The sanctuary's altarpiece is a fresco which depicts the Virgin Mary with Jesus on her right arm. Tradition attributes this painting to St Luke, but this claim is unsubstantiated. The artwork is believed to actually date back to around the late 12th or early 13th centuries, and its style is inspired from Byzantine art with Sicilian influences and a vernacular quality. It is one of the oldest existing works of art in Malta from the late medieval period. The painting was in a poor state of preservation by 1587, and at that point it was overpainted with a new painting. The depiction of the Virgin Mary is said to be miraculous, and it was crowned by Bishop of Malta Pietro Pace, Bishop of Gozo Giovanni Maria Camilleri and auxiliary bishop Savatore Gaffiero on 24 September 1899, after Pope Leo XIII had issued a decree which allowed this on 29 May 1895. In 1972, restorer Samuel Bugeja removed the 16th century overpainting and revealed the medieval artwork. A copy by Giuseppe Calì of the 16th century version still exists in the sanctuary's sacristy. The fresco was restored once again between 2012 and 2016.

The roof of the cave around the altarpiece contains paintings by Salvu Bonnici. These were restored in 1886 by Ċensu Busuttil and in 1973 by Samuel Bugeja. The church contains a number of other artworks by Giuseppe Calleja, Anton Falzon, Pietru Pawl Caruana and possibly Stefano Erardi, along with some paintings made by unknown artists.

The sacristy and a tunnel leading to the church contain many ex-voto paintings and other offerings. A notable example is a painting depicting a Venetian ship and an icon of the Virgin Mary and Jesus which might have originated from the Kykkos Monastery in Cyprus. This might have been brought to Malta after the fall of Cyprus to the Ottomans in 1571.

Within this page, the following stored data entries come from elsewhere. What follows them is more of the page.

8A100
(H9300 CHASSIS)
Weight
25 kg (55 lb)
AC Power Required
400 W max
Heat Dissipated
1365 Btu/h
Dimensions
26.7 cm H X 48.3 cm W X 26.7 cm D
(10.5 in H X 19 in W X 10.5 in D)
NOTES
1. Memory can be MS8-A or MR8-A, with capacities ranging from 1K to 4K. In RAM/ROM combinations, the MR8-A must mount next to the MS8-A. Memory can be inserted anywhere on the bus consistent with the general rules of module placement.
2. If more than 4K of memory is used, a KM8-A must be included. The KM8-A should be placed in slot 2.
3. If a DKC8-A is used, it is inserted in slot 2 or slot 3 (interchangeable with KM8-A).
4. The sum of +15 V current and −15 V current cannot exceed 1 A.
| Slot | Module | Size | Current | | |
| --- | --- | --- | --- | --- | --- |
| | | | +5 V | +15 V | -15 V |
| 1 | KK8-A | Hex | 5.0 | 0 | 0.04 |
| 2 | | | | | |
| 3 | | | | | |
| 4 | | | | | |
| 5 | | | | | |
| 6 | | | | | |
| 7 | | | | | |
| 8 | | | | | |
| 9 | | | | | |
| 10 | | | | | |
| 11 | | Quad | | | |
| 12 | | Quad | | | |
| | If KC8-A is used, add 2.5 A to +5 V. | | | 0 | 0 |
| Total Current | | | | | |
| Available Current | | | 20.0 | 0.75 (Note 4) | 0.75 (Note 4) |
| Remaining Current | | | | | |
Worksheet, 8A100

Relics of four saints named Boniface, Pia, Victor and Candida were placed in the sanctuary's altar in 1747. Relics of St Vincent were also given to the sanctuary later on by Dun Lawrenz Grech Delicata, after he had acquired them through Pope Pius VII from the Catacomb of Priscilla in Rome on 21 April 1820.

== Legacy ==
On 6 October 1999, MaltaPost issued a postage stamp and a miniature sheet to commemorate the centenary of the crowning of Our Lady of Mellieħa. The miniature sheet depicted the altarpiece while the stamp depicted one of the ex-voto paintings. A set of three stamps showing ex-voto paintings from the Mellieħa sanctuary with maritime subjects was also issued by MaltaPost on 29 July 2015.